Presumably Mahathir would grow to rue that decision and his emasculating the press as well when Najib Razak, in his attempts keep Pakatan Harapan from electoral success 30 years later, sought to use both the law and the press to keep the opposition at bay.
“I have probably had more than fifty- one-to-one sessions with [Mahathir],” Thomas writes. “Yet I do not know the man. I am convinced that Tun’s habit of listening, rather than speaking, is partially not to show his hand or to share his thoughts. A mysterious politician and an enigmatic character accurately describe Tun.’ Mahathir, he writes, “had returned as a hero to save Malaysia from the greedy and dishonest clutches of Najib Razak. Tun ought to have acted as a statesman, unifying the different races.”
He didn’t do it. Nor did he push to reform crucially repressive laws whose repeal was called for in the Pakatan Harapan manifesto presented to the voters in 2018. “If ever there was a case of a missed opportunity for law reform, it was the failure of the PH government to repeal these oppressive provisions. An apology is owed to the people of Malaysia. I express regret for my role in not accomplishing this objective. These laws were not repealed simply because there was insufficient political will on the part of the PH cabinet. Those advocating repeal were not clear in their minds as to what they wished to achieve, and how.”
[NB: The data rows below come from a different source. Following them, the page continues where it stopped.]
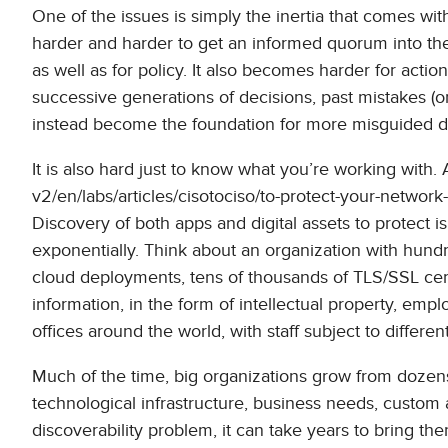
One of the issues is simply the inertia that comes wi
harder and harder to get an informed quorum into th
as well as for policy. It also becomes harder for act
successive generations of decisions, past mistakes (o
instead become the foundation for more misguided d
It is also hard just to know what you’re working with. 
v2/en/labs/articles/cisotociso/to-protect-your-network
Discovery of both apps and digital assets to protect is
exponentially. Think about an organization with hund
cloud deployments, tens of thousands of TLS/SSL certif
information, in the form of intellectual property, empl
offices around the world, with staff subject to differe
Much of the time, big organizations grow from dozens 
technological infrastructure, business needs, custom 
discoverability problem, it can take years to bring the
If evidence was ever required for the quip often uttered, he said, “that a society gets the laws it deserved, certainly influential segments of Malaysian society did not act with sufficient diligence to repeal the oppressive provisions of these two Acts. We have no one to blame but ourselves.” There is plenty of blame to be apportioned. Mahathir and the merry Pakatan Harapan band wrecked the chance for reform totally. Now a new thug is attempting to consolidate power, to the country’s detriment.